(Stored data entries)
┄┄┄┄┄┄┄┄┄┄
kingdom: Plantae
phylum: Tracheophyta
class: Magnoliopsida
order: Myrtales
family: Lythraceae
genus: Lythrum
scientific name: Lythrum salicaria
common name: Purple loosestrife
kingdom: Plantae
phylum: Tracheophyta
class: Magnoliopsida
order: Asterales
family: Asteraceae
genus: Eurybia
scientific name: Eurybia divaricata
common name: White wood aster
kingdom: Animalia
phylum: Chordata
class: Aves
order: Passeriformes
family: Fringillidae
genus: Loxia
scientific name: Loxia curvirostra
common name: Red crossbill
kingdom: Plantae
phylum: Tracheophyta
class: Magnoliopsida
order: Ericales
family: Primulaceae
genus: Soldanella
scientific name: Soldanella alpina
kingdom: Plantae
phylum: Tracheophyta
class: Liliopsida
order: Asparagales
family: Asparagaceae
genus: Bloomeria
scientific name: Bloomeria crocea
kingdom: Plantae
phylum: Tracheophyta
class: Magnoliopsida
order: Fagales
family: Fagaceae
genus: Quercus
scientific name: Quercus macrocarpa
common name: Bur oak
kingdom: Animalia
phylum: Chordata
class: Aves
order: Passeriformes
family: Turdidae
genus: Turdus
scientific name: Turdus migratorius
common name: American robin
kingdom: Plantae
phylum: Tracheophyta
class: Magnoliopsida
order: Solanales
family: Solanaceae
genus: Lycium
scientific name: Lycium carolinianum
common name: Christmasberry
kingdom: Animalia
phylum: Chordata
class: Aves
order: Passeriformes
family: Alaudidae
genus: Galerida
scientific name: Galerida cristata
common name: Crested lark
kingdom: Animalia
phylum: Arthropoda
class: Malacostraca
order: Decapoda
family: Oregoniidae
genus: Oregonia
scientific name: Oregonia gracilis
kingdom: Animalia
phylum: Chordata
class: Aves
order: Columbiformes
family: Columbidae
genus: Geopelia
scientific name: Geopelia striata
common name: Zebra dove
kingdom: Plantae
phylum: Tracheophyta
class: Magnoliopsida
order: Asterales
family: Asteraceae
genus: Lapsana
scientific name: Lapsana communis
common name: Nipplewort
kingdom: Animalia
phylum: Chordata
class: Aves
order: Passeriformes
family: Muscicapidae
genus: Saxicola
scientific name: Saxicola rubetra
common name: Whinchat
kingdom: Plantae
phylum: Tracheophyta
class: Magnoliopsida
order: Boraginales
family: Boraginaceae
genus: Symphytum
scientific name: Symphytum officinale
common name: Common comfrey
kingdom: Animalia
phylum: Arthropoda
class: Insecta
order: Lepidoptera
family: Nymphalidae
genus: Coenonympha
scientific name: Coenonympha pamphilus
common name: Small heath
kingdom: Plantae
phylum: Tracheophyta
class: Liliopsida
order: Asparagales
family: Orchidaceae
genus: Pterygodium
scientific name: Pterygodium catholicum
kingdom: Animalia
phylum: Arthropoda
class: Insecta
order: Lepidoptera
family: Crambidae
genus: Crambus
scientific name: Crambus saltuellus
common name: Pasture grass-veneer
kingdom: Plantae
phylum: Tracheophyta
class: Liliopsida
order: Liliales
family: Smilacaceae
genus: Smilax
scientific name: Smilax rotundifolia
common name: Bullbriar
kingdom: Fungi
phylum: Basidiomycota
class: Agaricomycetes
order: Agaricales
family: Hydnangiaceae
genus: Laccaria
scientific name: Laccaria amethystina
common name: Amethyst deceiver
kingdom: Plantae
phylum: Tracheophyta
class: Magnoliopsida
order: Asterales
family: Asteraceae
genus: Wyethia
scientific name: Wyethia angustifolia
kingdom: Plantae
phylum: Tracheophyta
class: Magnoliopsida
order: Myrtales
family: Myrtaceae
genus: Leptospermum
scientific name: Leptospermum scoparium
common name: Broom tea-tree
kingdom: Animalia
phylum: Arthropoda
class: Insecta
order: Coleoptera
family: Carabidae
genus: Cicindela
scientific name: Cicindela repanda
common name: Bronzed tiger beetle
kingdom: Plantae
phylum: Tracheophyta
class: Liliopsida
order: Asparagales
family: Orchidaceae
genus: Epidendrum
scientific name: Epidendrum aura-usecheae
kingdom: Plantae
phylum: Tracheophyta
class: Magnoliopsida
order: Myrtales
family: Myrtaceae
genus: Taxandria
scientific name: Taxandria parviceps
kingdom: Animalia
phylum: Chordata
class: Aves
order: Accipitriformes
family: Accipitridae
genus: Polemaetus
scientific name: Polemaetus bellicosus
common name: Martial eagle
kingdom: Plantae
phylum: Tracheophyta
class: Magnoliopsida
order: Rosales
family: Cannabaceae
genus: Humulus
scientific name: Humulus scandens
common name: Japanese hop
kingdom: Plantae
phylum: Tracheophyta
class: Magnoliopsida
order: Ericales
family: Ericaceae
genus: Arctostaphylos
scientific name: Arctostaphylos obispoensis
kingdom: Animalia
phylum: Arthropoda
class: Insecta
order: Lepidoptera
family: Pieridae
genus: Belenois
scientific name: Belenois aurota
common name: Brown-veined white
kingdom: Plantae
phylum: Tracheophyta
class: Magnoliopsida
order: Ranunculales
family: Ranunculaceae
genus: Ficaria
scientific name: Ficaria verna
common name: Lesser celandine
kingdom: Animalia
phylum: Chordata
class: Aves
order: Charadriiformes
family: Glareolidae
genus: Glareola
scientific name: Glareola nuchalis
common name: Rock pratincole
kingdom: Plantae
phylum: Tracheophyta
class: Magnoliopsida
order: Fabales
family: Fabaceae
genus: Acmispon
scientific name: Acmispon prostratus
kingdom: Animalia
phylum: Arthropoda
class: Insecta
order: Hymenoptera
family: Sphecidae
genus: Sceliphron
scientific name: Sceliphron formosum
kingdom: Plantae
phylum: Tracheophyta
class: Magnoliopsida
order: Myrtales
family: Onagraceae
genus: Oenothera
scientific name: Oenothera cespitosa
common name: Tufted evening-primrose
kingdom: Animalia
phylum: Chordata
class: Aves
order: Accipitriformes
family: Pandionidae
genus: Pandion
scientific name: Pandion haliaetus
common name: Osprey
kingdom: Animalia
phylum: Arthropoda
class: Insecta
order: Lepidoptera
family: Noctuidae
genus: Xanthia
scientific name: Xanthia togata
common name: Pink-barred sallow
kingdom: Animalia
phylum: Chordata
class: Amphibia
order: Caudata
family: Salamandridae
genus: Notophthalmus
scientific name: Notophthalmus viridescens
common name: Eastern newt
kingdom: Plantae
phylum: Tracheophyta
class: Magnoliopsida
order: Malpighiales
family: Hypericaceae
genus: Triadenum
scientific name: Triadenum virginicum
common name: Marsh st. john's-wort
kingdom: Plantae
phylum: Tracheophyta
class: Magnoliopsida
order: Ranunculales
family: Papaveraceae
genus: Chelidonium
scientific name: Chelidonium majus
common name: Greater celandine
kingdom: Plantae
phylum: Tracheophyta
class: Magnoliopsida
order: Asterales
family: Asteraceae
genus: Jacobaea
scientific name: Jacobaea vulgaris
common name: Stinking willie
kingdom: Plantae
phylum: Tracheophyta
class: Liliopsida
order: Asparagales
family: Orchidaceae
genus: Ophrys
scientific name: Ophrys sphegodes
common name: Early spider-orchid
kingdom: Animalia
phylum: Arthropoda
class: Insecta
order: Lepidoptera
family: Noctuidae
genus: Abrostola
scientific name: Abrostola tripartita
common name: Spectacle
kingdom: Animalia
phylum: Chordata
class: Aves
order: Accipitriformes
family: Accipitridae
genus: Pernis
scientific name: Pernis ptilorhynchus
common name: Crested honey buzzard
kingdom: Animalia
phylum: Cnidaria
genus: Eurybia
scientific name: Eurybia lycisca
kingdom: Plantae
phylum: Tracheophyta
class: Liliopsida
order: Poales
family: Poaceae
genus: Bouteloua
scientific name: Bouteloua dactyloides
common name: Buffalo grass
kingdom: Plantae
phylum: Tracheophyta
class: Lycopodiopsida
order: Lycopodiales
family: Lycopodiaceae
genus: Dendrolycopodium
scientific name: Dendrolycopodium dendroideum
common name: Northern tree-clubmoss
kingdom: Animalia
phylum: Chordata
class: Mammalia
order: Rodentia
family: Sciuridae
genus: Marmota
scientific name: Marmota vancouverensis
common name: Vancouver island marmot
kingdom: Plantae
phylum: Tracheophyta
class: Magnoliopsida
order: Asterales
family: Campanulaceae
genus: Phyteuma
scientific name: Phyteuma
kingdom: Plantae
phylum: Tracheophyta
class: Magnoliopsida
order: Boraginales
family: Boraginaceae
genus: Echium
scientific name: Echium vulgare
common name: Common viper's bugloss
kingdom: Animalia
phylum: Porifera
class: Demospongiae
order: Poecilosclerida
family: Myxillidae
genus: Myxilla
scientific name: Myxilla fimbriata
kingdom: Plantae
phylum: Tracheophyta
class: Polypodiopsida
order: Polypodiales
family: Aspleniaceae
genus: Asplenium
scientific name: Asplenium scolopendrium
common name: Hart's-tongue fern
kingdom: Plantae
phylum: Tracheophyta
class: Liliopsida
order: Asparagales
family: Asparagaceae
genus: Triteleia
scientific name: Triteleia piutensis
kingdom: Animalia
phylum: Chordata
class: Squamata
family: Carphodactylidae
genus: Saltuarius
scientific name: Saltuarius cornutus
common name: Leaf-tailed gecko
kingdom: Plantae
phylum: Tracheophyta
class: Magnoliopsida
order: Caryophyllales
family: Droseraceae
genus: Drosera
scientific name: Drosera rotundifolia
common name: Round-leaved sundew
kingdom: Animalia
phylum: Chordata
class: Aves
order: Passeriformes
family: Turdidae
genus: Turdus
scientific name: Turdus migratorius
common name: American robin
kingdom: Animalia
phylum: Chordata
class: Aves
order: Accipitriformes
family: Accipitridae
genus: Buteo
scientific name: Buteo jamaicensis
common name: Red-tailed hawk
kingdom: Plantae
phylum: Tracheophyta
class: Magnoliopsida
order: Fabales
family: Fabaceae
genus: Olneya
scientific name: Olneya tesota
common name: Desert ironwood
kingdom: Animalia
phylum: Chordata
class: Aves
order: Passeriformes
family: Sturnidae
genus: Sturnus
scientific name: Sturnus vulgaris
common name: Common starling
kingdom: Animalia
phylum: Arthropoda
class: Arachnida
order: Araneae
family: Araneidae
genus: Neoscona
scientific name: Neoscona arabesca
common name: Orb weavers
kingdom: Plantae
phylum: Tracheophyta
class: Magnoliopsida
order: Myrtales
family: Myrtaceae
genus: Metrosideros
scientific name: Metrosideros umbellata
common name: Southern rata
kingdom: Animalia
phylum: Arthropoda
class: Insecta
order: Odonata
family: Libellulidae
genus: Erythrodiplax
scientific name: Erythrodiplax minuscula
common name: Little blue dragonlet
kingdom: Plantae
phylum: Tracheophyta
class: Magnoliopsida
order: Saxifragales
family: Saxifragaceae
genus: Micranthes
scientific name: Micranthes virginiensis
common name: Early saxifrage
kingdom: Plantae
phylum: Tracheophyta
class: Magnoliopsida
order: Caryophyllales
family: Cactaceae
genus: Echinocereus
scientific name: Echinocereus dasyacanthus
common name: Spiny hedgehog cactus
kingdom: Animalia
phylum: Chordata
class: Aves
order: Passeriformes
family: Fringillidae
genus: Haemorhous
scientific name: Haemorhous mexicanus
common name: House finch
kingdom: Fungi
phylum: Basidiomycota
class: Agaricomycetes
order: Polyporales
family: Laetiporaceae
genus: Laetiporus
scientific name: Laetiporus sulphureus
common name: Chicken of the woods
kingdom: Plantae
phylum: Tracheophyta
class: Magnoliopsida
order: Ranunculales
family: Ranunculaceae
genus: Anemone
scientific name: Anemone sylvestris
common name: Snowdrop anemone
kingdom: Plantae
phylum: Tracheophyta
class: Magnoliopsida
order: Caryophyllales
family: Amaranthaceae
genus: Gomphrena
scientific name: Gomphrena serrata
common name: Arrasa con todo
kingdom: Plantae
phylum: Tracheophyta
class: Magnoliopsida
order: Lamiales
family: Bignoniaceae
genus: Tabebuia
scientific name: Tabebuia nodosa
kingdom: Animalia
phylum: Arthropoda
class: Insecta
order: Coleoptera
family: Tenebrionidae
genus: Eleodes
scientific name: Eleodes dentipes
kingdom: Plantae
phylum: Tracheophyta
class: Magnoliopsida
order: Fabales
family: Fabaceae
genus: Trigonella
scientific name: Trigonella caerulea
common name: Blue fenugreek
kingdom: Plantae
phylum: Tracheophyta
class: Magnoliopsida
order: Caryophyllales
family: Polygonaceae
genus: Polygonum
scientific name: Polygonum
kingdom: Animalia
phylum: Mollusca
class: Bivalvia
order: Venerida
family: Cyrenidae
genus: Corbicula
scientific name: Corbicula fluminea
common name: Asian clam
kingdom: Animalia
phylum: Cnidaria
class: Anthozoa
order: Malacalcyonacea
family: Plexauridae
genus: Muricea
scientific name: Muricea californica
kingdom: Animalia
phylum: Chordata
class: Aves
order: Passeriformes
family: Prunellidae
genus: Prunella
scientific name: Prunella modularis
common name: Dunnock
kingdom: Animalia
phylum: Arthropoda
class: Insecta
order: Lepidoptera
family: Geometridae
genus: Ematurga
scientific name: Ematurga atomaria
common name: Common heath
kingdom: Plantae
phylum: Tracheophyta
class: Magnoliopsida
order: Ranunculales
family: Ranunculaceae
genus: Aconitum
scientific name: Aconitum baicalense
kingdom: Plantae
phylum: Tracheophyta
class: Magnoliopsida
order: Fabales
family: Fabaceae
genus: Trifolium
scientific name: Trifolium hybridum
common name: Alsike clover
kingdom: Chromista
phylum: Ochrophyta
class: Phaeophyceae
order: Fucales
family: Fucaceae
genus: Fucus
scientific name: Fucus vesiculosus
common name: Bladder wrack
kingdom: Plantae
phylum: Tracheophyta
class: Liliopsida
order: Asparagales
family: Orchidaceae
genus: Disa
┄┄┄┄┄┄┄┄┄┄
Output the records between the line holding "family: Papaveraceae" and the line holding "family: Lycopodiaceae", inclusive, as a Markdown table with the columns No. and Line, numbering each row and leaving out blank lines.

§ **Result of the task**
| No. | Line |
|---|---|
| 1 | family: Papaveraceae |
| 2 | genus: Chelidonium |
| 3 | scientific name: Chelidonium majus |
| 4 | common name: Greater celandine |
| 5 | kingdom: Plantae |
| 6 | phylum: Tracheophyta |
| 7 | class: Magnoliopsida |
| 8 | order: Asterales |
| 9 | family: Asteraceae |
| 10 | genus: Jacobaea |
| 11 | scientific name: Jacobaea vulgaris |
| 12 | common name: Stinking willie |
| 13 | kingdom: Plantae |
| 14 | phylum: Tracheophyta |
| 15 | class: Liliopsida |
| 16 | order: Asparagales |
| 17 | family: Orchidaceae |
| 18 | genus: Ophrys |
| 19 | scientific name: Ophrys sphegodes |
| 20 | common name: Early spider-orchid |
| 21 | kingdom: Animalia |
| 22 | phylum: Arthropoda |
| 23 | class: Insecta |
| 24 | order: Lepidoptera |
| 25 | family: Noctuidae |
| 26 | genus: Abrostola |
| 27 | scientific name: Abrostola tripartita |
| 28 | common name: Spectacle |
| 29 | kingdom: Animalia |
| 30 | phylum: Chordata |
| 31 | class: Aves |
| 32 | order: Accipitriformes |
| 33 | family: Accipitridae |
| 34 | genus: Pernis |
| 35 | scientific name: Pernis ptilorhynchus |
| 36 | common name: Crested honey buzzard |
| 37 | kingdom: Animalia |
| 38 | phylum: Cnidaria |
| 39 | genus: Eurybia |
| 40 | scientific name: Eurybia lycisca |
| 41 | kingdom: Plantae |
| 42 | phylum: Tracheophyta |
| 43 | class: Liliopsida |
| 44 | order: Poales |
| 45 | family: Poaceae |
| 46 | genus: Bouteloua |
| 47 | scientific name: Bouteloua dactyloides |
| 48 | common name: Buffalo grass |
| 49 | kingdom: Plantae |
| 50 | phylum: Tracheophyta |
| 51 | class: Lycopodiopsida |
| 52 | order: Lycopodiales |
| 53 | family: Lycopodiaceae |